Tıbbi Cihaz Borçları Üniversite Hastanelerini Vurdu

Sağlık Endüstrisi İşverenleri Sendikası (SEİS) Yönetim Kurulu Başkanı Metin Demir, “Tıbbi cihaz ödemelerindeki gecikmeler, sektörün nakit akışını bozmuş, geç tahsil edilen alacaklar sektörün en kronik sorunu haline gelmiştir. Bu sürdürülemez durum, tıbbi cihaz sektörüne büyük darbe vurmuş, birçok firmanın iflasına neden olmuştur” dedi.

SEİS, tıbbi cihaz ödemelerinin gecikmesinden dolayı sektörde oluşan sorunlara ilişkin açıklamada bulundu. Konuya ilişkin açıklama yapan SEİS Yönetim Kurulu Başkanı Metin Demir, “Son dönemde, ödeme vadeleri kabul edilemeyecek sürelere gelmiştir. Bu ödeme süreçleri sektörün nakit akışını bozmuş, geç tahsil edilen alacaklar sektörün en kronik sorunu haline gelmiştir. Bu sürdürülemez durum tıbbi cihaz sektörüne büyük darbe vurmuş, birçok firmanın iflasına neden olmuştur. Üniversite hastanelerinin 2016 yılı sonu itibari ile bütün sektörlere toplam borcu 5.522 milyon TL’dir. Üniversite hastaneleri bir yandan eski borcu taksitlendirerek ödemeye çalışmakta, bir yandan da hastanenin var olan mevcut hizmetlerini yürütebilmek için yaptıkları yeni alımları ödemeye çalışmaktadırlar. Bu gelir gider dengesizliği ile sağlık hizmetlerini yürütmeleri mümkün görünmemektedir. Üniversitelerin birikmiş borçlarının hazine tarafından ödenmesi ya da Kredi Garanti Fonu’ndan firmalara yapılan yaklaşık 200 milyon TL destek gibi, üniversite hastanelerinin geçmiş borçlarını ödemeleri için 5.522 milyon TL’lik bir destek yapılır ve üniversite hastanelerinin mali yapısının düzeltilmesi amacıyla 25.04.2016 tarihli Ekonomik Koordinasyon Kurulu Kararları uygulanırsa bundan sonraki sağlık hizmetlerini sürdürmesi sağlanmış olacaktır” ifadelerini kullandı.

DMO uygulamalarında yaşanan sıkıntılar

Demir, tıbbi cihaz sektörünün bir diğer sorununun Devlet Malzeme Ofisi (DMO) uygulamalarında yaşanan sıkıntılar olduğunu söyledi.
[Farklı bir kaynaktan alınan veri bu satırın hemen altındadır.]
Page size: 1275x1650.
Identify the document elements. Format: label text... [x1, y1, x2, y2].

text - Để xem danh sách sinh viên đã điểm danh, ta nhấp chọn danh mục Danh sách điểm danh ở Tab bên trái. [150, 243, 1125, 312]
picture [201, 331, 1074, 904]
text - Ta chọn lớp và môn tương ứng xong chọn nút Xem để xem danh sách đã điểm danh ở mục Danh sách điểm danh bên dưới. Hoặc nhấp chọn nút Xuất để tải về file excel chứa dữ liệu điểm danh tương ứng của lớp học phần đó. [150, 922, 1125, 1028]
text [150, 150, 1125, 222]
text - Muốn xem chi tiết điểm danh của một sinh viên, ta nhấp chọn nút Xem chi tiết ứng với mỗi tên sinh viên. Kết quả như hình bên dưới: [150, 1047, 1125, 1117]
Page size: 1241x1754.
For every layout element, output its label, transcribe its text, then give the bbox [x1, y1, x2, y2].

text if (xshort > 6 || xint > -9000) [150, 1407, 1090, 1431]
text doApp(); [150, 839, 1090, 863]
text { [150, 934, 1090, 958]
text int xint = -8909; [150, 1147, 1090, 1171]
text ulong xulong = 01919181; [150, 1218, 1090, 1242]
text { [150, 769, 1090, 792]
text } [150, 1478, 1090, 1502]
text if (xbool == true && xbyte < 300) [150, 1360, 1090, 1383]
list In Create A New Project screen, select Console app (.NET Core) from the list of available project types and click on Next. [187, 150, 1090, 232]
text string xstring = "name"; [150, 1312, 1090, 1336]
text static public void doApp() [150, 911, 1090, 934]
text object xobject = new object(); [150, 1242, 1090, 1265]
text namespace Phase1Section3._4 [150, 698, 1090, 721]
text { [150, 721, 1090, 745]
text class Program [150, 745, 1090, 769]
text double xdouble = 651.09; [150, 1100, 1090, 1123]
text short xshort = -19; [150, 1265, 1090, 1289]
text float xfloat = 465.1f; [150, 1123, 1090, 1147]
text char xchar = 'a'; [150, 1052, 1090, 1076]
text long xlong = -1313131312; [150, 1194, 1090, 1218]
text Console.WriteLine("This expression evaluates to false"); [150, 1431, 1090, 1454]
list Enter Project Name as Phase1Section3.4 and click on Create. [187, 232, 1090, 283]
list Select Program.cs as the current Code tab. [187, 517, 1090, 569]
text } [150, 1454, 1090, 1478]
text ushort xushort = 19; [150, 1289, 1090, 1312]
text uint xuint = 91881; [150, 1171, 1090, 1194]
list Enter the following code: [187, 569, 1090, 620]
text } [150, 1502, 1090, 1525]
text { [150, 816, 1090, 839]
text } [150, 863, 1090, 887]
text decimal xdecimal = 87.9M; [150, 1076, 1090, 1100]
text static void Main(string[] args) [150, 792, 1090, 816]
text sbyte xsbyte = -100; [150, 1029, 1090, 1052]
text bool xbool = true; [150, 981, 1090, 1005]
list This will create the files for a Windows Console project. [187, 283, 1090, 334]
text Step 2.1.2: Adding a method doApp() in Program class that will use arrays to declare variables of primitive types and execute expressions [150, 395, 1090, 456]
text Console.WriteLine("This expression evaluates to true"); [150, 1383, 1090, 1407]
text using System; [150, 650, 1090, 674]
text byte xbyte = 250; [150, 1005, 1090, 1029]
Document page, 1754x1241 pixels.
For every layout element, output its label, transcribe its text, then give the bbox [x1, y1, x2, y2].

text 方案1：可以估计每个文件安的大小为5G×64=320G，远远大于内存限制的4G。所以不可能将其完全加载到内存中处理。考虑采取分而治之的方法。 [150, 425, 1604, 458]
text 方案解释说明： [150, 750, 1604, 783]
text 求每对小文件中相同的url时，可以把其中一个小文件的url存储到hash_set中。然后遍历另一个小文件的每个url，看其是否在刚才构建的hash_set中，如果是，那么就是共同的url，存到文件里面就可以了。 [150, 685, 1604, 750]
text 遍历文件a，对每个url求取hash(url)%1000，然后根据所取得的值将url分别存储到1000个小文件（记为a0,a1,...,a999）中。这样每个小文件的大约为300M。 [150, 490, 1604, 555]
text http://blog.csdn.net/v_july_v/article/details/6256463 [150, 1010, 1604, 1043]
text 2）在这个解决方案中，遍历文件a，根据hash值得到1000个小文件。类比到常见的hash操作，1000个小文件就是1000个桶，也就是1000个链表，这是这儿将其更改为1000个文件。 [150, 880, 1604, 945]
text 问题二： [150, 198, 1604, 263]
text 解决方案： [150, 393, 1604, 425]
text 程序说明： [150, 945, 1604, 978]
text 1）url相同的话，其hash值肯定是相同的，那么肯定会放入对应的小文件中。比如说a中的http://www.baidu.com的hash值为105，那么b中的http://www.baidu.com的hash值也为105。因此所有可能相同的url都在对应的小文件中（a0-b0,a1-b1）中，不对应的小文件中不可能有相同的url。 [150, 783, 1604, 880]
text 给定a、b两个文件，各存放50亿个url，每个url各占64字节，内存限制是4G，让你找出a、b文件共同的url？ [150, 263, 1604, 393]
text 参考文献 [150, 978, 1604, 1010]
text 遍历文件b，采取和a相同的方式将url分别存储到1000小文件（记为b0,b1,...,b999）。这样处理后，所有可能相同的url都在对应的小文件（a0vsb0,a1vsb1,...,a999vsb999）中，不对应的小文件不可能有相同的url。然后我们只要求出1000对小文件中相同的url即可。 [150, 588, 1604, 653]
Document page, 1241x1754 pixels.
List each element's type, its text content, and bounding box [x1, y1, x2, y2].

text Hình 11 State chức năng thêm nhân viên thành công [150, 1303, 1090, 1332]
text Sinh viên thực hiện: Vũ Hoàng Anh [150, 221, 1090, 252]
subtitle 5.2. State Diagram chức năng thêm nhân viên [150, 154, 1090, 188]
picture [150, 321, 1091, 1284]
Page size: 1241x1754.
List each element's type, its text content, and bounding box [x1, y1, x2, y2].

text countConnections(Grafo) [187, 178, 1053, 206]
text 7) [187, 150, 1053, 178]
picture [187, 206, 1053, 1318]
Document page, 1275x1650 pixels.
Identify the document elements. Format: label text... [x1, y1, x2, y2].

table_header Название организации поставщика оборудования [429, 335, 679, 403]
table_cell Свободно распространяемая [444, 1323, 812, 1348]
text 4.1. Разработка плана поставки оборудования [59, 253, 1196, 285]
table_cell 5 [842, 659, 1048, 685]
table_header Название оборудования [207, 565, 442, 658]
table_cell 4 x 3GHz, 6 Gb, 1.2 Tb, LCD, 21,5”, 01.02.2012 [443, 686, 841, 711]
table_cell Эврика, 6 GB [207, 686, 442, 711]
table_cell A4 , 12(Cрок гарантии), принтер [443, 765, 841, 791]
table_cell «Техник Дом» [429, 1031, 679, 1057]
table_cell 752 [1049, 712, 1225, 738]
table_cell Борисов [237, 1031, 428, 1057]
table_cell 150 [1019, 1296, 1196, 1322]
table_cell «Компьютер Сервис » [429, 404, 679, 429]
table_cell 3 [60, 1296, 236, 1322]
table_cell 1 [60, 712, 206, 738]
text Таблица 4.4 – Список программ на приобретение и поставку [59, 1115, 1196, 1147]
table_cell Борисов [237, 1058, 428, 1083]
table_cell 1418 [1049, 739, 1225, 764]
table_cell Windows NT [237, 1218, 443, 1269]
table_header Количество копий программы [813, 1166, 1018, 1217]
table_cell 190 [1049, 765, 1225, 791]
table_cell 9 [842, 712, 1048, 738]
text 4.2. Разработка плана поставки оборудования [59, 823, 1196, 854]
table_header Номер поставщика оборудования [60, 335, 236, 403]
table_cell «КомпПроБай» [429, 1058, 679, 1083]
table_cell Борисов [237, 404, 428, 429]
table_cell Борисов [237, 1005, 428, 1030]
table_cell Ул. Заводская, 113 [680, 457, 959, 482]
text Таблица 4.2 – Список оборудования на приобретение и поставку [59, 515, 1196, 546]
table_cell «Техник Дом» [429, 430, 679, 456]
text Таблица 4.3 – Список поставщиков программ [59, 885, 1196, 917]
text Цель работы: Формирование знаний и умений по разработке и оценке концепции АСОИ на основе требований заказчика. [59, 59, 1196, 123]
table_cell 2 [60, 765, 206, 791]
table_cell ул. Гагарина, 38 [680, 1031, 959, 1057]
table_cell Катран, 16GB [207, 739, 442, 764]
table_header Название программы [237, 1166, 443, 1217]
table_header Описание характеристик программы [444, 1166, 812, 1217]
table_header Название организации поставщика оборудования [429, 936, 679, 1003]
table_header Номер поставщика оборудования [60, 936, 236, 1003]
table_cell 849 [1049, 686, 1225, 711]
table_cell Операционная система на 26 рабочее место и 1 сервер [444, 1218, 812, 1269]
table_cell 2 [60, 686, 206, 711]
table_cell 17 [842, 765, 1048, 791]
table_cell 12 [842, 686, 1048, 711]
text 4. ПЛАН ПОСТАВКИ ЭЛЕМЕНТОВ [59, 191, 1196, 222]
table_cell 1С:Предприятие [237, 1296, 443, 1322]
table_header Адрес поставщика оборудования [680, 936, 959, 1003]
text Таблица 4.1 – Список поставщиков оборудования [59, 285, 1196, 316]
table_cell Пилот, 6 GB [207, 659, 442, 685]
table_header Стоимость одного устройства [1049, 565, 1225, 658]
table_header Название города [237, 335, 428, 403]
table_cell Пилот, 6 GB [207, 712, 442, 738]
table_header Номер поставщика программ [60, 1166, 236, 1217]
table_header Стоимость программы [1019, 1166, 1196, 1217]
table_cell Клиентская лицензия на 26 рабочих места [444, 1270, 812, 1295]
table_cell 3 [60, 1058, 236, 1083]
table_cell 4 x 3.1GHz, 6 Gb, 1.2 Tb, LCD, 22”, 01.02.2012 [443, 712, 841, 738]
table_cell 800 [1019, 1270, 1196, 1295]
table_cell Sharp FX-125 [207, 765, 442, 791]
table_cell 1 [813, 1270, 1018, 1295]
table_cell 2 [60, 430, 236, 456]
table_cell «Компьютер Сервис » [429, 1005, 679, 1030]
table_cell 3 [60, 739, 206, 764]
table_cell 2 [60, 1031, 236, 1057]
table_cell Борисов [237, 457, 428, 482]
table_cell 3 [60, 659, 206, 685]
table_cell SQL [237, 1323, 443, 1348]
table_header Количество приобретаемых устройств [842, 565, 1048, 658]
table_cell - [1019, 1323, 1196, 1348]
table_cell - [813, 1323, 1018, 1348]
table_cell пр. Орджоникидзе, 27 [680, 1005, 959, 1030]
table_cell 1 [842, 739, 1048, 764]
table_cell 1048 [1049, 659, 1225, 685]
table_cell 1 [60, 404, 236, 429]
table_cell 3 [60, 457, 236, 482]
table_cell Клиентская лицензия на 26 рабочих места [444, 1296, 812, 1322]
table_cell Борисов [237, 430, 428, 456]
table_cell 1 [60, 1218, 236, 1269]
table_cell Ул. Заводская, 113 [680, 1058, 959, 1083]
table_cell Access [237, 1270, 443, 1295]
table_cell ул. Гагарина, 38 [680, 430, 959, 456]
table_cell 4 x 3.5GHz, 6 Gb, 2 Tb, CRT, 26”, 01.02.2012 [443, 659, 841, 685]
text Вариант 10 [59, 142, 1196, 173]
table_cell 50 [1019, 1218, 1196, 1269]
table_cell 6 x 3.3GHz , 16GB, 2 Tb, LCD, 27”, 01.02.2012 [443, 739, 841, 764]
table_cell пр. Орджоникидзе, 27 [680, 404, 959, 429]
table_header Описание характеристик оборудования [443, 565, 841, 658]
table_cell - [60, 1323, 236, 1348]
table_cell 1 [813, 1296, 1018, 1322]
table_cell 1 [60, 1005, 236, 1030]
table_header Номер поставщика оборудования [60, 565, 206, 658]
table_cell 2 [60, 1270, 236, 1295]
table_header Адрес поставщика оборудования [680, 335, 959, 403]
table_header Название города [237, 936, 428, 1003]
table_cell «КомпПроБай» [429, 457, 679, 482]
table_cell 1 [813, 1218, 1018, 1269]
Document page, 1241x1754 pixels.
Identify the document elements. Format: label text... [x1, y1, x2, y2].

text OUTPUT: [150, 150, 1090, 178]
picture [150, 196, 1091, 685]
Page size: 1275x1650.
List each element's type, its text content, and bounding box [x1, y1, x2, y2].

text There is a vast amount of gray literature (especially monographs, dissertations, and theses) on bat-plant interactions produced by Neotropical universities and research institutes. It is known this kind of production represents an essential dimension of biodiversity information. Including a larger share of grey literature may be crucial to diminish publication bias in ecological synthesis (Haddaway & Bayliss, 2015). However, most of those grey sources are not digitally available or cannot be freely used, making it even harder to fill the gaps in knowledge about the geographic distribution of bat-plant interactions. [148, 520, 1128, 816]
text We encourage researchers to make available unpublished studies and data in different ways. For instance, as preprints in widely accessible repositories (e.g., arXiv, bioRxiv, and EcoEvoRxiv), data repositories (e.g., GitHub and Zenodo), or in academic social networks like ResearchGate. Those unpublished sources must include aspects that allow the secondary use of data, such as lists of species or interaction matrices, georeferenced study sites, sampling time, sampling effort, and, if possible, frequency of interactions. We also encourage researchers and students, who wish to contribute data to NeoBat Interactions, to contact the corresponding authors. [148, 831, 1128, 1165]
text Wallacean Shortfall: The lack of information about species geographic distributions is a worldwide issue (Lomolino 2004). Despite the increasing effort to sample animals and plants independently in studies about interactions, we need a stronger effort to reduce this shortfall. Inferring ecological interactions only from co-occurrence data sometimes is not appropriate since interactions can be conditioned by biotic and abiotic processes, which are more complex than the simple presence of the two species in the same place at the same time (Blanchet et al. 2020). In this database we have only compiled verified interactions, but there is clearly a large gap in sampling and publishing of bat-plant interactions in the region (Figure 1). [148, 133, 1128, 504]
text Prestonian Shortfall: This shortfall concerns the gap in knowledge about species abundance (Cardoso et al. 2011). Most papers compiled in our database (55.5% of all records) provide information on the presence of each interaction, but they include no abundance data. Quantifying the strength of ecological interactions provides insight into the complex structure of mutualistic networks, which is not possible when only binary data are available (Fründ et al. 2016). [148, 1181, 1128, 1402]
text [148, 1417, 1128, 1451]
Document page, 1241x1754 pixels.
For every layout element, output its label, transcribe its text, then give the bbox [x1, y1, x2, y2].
Demir, “DMO aracılığı ile tedarik edilen tıbbi cihazlarda geri ödeme süreçleri sürdürülebilir olmakla beraber uygulanan fiyat politikası tedarikçiye fiyat belirleme hakkı tanımamakta ve aşırı yüksek iskonto uygulaması, işletmelerin faaliyetlerini sürdürmeye yetecek kazancı sağlamasına engel olmaktadır. Bir diğer sorun ise, kişiye özel kullanılan iyileştirici tıbbi cihazların SGK tarafından geri ödenebilmesi için ürünlerin Sağlık Uygulama Tebliği (SUT) ekinde yer alan tıbbi cihaz listeleri içinde yer alması gerekmektedir. Çok hızlı gelişen bir teknolojisi olan tıbbi cihazların SUT listelerine girmesi belirsiz ve çok uzun sürmekte. Aynı zamanda SUT fiyatları 2010 yılından bu yana güncellenmemektedir. SUT listelerinde malzeme fiyatlarının dinamik, listeye girişin şeffaf ve sürdürülebilir bir yapıya kavuşturulması gerekmektedir. Ayrıca; tıbbi cihaz sektöründe mamul ürün satışlarında yüzde 8, hammadde alımlarında ise yüzde 18 olmak üzere iki farklı oranda KDV uygulaması bulunmaktadır. Yüzde 18 oranından hammadde alarak mamul hale getiren üretici ürünü yüzde 8 KDV ile satmaktadır. Her ne kadar oran farklılığı nedeniyle yüklenilen KDV’nin iade alınması mümkün olsa da iade veya mahsup süreci pratikte çok uzun ve pahalı olmaktadır. Üreticiler KDV’nin mahsubu için ya YMM raporu ya da teminat mektubu vermek zorunda kalıyorlar ki bu iki yöntem de üreticiye ek mali külfetler getirmekte. Üretici tedarik ettiği hammaddeyi ürüne dönüştürüp, bu ürünü satıncaya kadar çok büyük miktarlarda KDV uhdesinde kalma üreticiler farklı KDV oranı nedeniyle oluşan farkı finanse etmek zorunda kalmaktadır” açıklamasında bulundu.